Как только официант отошел, Пол поведал ей об эпизоде, последовавшем за изданием его первого романа, о своей внезапной славе, ставшей для него суровым испытанием.
– Вас подкосила известность? – заинтересовалась Миа.
– Не будем преувеличивать, писателю не приходится даже мечтать о славе рок-певца или кинозвезды, но я не играл роль, а вывалил на бумагу свои собственные внутренности – в переносном смысле, разумеется. И это при моей болезненной стеснительности! Поверите ли, в колледже я даже принимал душ в трусах!
– Сегодня ваша физиономия красуется на первой полосе газеты, а уже завтра в эту газету заворачивают жареную рыбу. Вот и вся цена известности, – проговорила Миа.
– Вам часто приходится подавать клиентам жареную рыбу?
– Фиш-энд-чипс снова стала модным блюдом, – ответила она с улыбкой. – Как ни странно, сейчас мне самой ее захотелось.
– Тоска по родине?
– Нет, это мне несвойственно.
– Он так вас измучил?
– Я свалилась с большой высоты, я была единственной, кто не видел изнанки экрана.
– Какого экрана?
– Это так, к слову.
– Любовь ослепляет.
– Думаю, эта вопиющая банальность – как раз обо мне. Что вам мешает отправиться к вашей переводчице? Писатель может творить где угодно, разве нет?
– Не знаю, хочет ли этого она. Если бы хотела, то, наверное, подала бы мне сигнал.
– Необязательно. Вы много общаетесь?
– По скайпу раз в неделю, в выходные. Иногда по электронной почте. Мне знаком только маленький уголок ее квартиры – тот, который попадает в камеру ее компьютера, остальное отдано на волю воображения.

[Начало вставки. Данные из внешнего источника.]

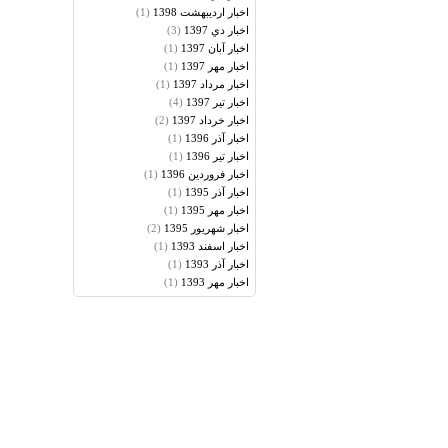
(1)
اخبار ارديبهشت 1398
(3)
اخبار دي 1397
(1)
اخبار آبان 1397
(1)
اخبار مهر 1397
(1)
اخبار مرداد 1397
(4)
اخبار تير 1397
(2)
اخبار خرداد 1397
(1)
اخبار آذر 1396
(1)
اخبار تير 1396
(1)
اخبار فروردين 1396
(1)
اخبار آذر 1395
(1)
اخبار مهر 1395
(2)
اخبار شهريور 1395
(1)
اخبار اسفند 1393
(1)
اخبار آذر 1393
(1)
اخبار مهر 1393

– В двадцать лет я влюбилась в одного ньюйоркца. Наверное, расстояние усиливало мои чувства к нему. Невозможность видеться, прикасаться друг к другу подогревала воображение. Однажды я собрала все, что сэкономила, и купила билет на самолет. Я провела там одну из лучших недель в своей жизни. Вернулась опьяненная, полная надежд, с решением найти способ уехать туда жить.
– И как, получилось?
– Где там! Стоило мне сообщить ему о своем плане, как все изменилось. Он стал гораздо реже звонить, а с приближением зимы наши отношения и вовсе зачахли. Я мучилась, пока его не забыла, но никогда не жалела, что пережила это приключение.

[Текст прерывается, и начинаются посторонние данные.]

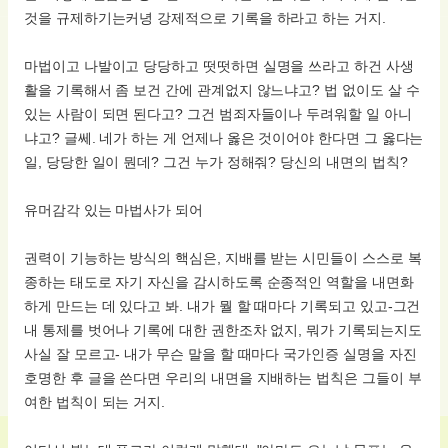
것을 규제하기는커녕 강제적으로 기록을 하라고 하는 거지.
마법이고 나발이고 당당하고 떳떳하면 실명을 쓰라고 하건 사생
활을 기록해서 좀 보건 간에 관계없지 않느냐고? 법 없이도 살 수
있는 사람이 되면 된다고? 그건 범죄자들이나 두려워할 일 아니
냐고? 글쎄. 네가 하는 게 언제나 옳은 것이어야 한다면 그 옳다는
일, 당당한 일이 뭔데? 그건 누가 정해줘? 당신의 내면의 법칙?
유머감각 있는 마법사가 되어
권력이 기능하는 방식의 핵심은, 지배를 받는 시민들이 스스로 복
종하는 태도로 자기 자신을 감시하도록 순종적인 역할을 내면화
하게 만드는 데 있다고 봐. 내가 뭘 할 때마다 기록되고 있고-그건
내 통제를 벗어나 기록에 대한 권한조차 없지, 뭐가 기록되는지도
사실 잘 모르고- 내가 무슨 말을 할 때마다 국가인증 실명을 자진
호명한 후 글을 쓴다면 우리의 내면을 지배하는 법칙은 그들이 부
여한 법칙이 되는 거지.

– Я остаюсь здесь по той же самой причине: чтобы забыть.
– Боязнь летать, выходит, ни при чем?
– При чем, она служит удобным предлогом. А каким предлогом пользуетесь вы?
Миа отодвинула тарелку и залпом выпила стакан воды.
– Какой предлог можно найти для нашей следующей встречи? – спросила она с улыбкой.
– Разве он нужен?
– Нет, если вы захотите позвонить первым.
– Нет-нет-нет! Это слишком просто. Нет такого закона о дружбе, согласно которому мужчинам полагалось бы делать первый шаг. Более того, я считаю, что во имя равенства полов эта привилегия должна принадлежать женщинам.
– Категорически с вами не согласна.
– Разумеется, поскольку вас это не устраивает.
Они немного помолчали, разглядывая прохожих.